# Cedar shakes and an old spooky house



## Will (Sep 20, 2006)

Hey everyone,

         Heres the scene: remember that roof job I was talking about? Well those same people decided to hold off on the roof because I said I'd have to take the whole thing off. However these same people have asked me about 2 issues. For one they wonder if there is just a fairly quick way to stop the roof from leaking. The only thing I can come up with is putting plastic on the roof in a large perimeter around the spots inside where it leaks, and seal it with roof tar around the edges. Either that or just go up there with tar i.e. asphalt, and go crazy with the stuff on any crack or hole I see. They just want to stop big leaks when it rains, temporarily until they really redo the roof. Any suggestions other than what I've mentioned?
       You should see this house. its like there's all these other houses next to it with ticky tacky vinyl siding and fake flowers, and then their house has these cruddy shingles and an old flower pot with a little sculpture of a metal bat (the animal) on the end of a long rod stuck into the dirt. It's truly funny and kinda cool. What happened was they bought the house a few years ago ( looks like its from the 20s or 30s or soemthing, maybe 40s) and it had cedar shakes on it that were kinda sunburnt and in bad shape (she showedf me a picture) and they took those off. Now what's left is these atypical old brick colored long shingles in really bad shape (like the roof). under that is what appears to clapboard siding type deal or maybe those are the actual sheathing, just boards nailed onto the frame. They want to possibly reshingle it with regular 3 tab shingles or with shakes.

             1. Should I take off the shingles or put the shakes over them?

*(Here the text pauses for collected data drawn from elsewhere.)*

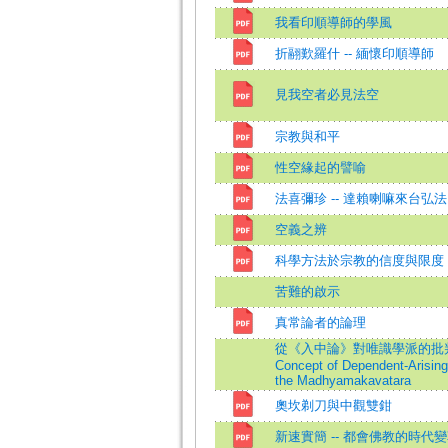
我看印順導師的學風
折翮歎羅什 -- 緬懷印順導師
見我空者必見法空
宗教與和平
性空緣起的譬喻
法喜彌珍 -- 達賴喇嘛來台弘
空義之辨
科學方法於宗教的信度與限度
苦難的啟示
真常論者的論理
從《入中論》對唯識學派的批判論月稱的緣
Concept of Dependent-Arising 
the Madhyamakavatara
奧坎剃刀與中觀雙鉗
新速實簡 -- 都會佛教的時代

              2.  Is it ok to use the same 3 tab asphalt shingles id use of a roof ( or architectural shingles) on the side of the house?

              3. any tips on putting up shakes, thats one thing I haven't had the pleasure of doing yet.

              5. If i get just unprimed wood shakes is there some pretreatment they'd have or do I have to do some weather sealing of them before putting them up?


                                               Thanks,

                                                      Will


----------



## Will (Sep 21, 2006)

I think I'll reply to myself here since nobody else did.

               Yeah Will, what you want is to install the shakes or the shingles over the sheathing  itself, not over old cruddy shingles. it of course depends somewhat on the condition of the underlying siding or sheathing. If its clapboard or board and batten type, put felt paper over it as a vapor barrier and use preasure treated wood shingles or shakes or pre primed ones. The shiplap of the siding should be enough to create ventilation for the back of the shakes. Shingling is best done from a clean slate whether its on a roof or a sidewall. 
   You mentioned a long time ago that the roof under thsoe layers of asphalt shingle was composed of wood shakes so you probably oroginally had a house that was clapbaord with a somewhat primitively installed shake roof, since you didn't say they were installed on spaced sheathing but rather the rafters themselves. My recommendation for doing the roof is to take all the old layers off and resheath with plywood if youre gonna use asphalt shingles and with 1x4 spaced sheathing members, spaced at the same distnace on center as the shingle or shake weather exposure, if you're gonna do cedar shakes.

                                                   Will


----------